In the passage on the dollar below, list each U.S. matter that markets have grown increasingly concerned about since the start of the pandemic.

##### TEXT SECTION #####

It would be an understatement to say that the past few months have not been good for the dollar, which has lost around 10 percent of its value. But before jumping to the conclusion that the dollar’s recent swoon could be marking the beginning of its end as the world’s dominant international reserve currency, we should ask a basic question: Is the Eurozone economy really in such better shape than that of the United States to allow the euro to pose a real challenge to the dollar?
At the start of the global COVID-19 pandemic, there was once again a flight to the safety of the U.S. dollar. Since then markets have become increasingly concerned about the U.S. twin health and economic crises as well as about its uncertain political outlook. As a result, investors started bailing out of the dollar, and in July alone the dollar lost 4 percent in value, its largest monthly loss since 2010.
To be sure, investors have a lot to worry about in the U.S. economic and political outlook. So soon after just having experienced its largest quarterly GDP decline on record, Federal Reserve Chairman Jerome Powell is now suggesting that the U.S. economy again appears be stalling. He is also warning that it might take a long time for the U.S. to regain its former vigor, especially if health experts’ warnings about a second wave of the pandemic materialize this fall.

##### SUPPLIED ENTRIES #####

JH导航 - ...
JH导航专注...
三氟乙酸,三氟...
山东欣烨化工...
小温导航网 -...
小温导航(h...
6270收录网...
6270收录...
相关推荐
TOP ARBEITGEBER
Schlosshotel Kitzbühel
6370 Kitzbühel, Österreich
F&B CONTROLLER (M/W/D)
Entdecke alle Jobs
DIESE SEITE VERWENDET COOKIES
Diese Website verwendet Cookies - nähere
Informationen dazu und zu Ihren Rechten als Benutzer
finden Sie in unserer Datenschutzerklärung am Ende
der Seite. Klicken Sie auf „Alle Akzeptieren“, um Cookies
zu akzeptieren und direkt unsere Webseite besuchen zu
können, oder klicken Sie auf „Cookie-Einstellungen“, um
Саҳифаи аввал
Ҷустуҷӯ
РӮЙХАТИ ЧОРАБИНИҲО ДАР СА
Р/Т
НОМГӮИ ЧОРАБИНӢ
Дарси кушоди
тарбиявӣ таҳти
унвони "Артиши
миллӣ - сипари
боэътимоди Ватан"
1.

#####
##### SUPPLIED ENTRIES #####

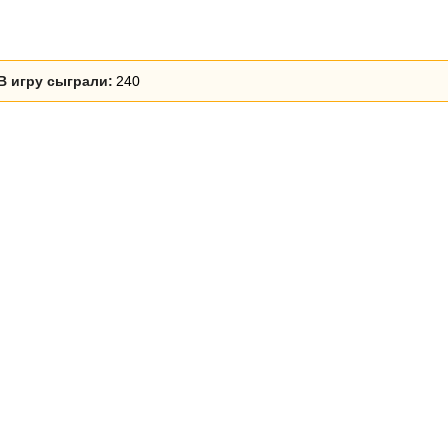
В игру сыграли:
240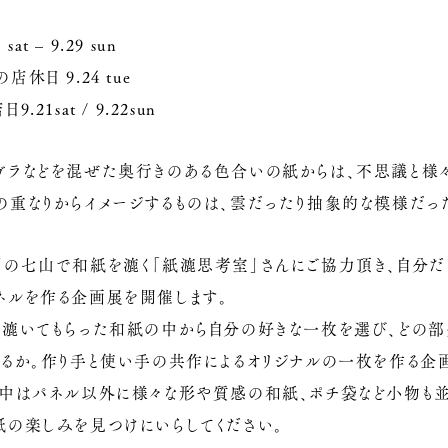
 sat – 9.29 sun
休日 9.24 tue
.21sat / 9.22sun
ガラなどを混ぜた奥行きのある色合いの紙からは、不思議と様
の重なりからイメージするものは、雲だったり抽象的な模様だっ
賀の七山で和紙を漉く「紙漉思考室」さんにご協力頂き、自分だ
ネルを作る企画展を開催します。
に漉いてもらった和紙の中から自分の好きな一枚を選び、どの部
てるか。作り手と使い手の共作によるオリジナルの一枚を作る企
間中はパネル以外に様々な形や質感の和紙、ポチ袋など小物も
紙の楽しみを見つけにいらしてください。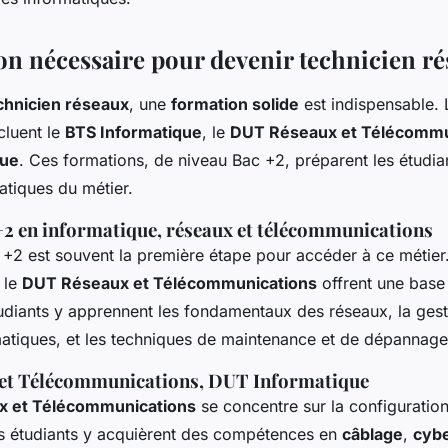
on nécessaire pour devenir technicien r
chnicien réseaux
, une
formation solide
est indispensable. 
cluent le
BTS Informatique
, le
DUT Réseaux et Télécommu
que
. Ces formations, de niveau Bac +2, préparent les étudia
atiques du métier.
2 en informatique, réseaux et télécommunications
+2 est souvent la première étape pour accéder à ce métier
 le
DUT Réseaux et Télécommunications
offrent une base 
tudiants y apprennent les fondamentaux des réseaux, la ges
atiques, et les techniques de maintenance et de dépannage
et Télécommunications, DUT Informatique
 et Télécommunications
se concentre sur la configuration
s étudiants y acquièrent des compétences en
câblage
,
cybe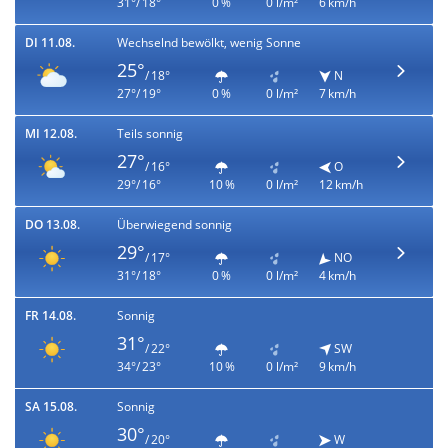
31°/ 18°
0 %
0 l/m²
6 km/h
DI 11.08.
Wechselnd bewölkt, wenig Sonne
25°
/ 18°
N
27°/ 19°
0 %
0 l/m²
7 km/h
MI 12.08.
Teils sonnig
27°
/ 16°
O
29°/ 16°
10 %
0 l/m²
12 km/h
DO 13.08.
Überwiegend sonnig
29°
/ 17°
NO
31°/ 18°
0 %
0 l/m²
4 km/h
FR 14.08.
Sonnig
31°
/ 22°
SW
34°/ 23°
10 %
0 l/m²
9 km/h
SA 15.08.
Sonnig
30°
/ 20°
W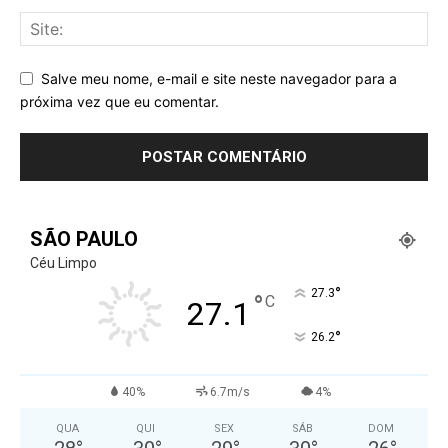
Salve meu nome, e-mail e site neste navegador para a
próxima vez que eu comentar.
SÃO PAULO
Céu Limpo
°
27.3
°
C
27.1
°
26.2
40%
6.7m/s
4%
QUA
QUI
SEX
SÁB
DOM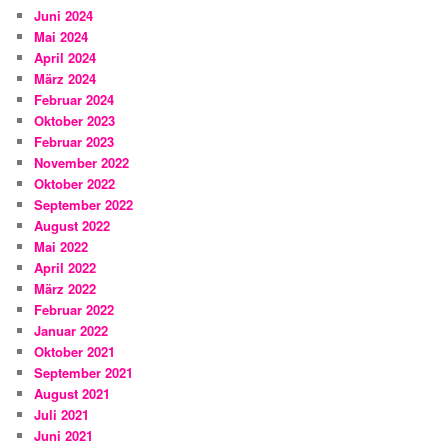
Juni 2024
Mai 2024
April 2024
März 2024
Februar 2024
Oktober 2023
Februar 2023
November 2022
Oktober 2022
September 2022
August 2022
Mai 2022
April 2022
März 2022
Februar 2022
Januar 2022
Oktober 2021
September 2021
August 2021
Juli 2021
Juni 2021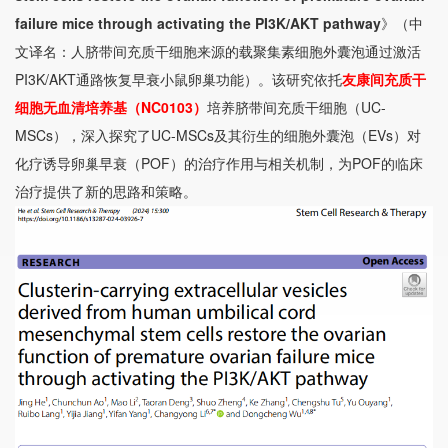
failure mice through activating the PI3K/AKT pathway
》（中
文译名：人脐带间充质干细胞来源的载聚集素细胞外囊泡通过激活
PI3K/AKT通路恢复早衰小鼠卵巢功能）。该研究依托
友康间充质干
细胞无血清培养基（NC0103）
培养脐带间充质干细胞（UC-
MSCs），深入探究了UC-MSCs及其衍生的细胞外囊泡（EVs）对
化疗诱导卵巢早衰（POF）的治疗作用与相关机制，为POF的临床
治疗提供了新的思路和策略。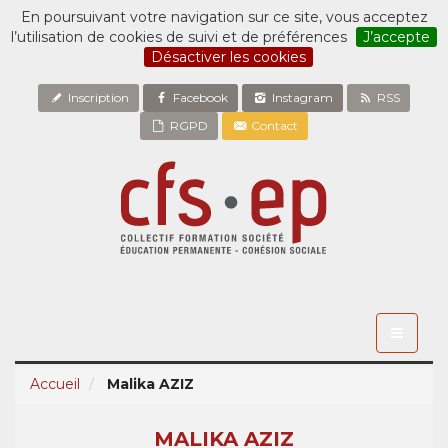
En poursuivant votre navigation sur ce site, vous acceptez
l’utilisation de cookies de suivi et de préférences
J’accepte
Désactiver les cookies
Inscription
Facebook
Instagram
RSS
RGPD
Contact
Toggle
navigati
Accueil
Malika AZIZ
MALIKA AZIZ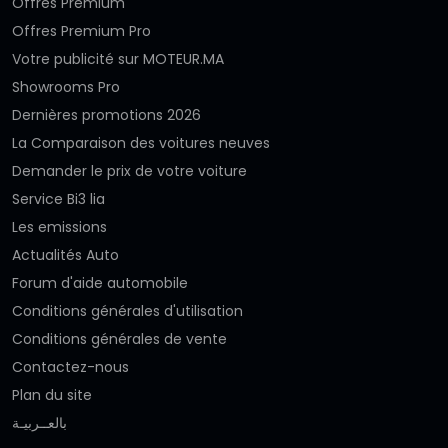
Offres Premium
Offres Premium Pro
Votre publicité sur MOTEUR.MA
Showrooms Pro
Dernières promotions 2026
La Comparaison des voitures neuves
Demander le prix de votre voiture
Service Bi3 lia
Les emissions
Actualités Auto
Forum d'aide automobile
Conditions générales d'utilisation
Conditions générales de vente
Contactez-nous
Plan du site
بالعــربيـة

#####

> [ANSWER SECTION]
- The U.S. health crisis
- The U.S. economic crisis
- The uncertain U.S. political outlook